WHAT TO WORK ON — Report each full line of the listing that contains the string "false". Treat uppercase and lowercase letters as different.

[Dataset items]
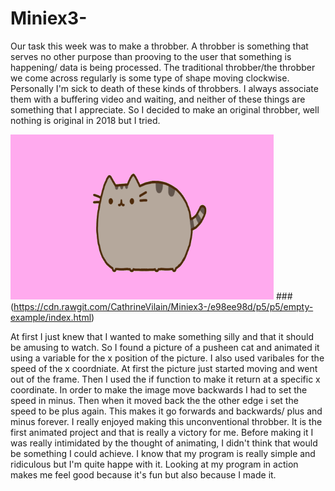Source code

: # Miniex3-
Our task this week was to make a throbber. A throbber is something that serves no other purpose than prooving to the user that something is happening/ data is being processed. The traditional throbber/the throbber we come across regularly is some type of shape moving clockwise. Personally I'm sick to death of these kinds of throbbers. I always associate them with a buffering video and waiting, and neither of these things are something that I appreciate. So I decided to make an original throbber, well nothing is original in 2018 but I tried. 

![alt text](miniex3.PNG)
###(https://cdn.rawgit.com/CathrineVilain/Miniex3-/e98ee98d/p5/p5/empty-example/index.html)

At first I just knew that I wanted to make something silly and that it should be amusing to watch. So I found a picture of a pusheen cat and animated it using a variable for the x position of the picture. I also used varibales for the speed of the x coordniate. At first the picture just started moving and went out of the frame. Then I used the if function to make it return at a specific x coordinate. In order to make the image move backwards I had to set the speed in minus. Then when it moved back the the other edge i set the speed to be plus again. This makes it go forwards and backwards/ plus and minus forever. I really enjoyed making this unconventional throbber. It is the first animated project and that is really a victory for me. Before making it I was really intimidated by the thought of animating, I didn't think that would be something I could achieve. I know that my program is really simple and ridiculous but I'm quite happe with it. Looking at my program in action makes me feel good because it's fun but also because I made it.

* * *

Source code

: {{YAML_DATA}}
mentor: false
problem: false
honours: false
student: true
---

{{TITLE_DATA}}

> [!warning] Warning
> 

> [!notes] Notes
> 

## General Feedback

YOUR SOLUTION —
mentor: false
problem: false
honours: false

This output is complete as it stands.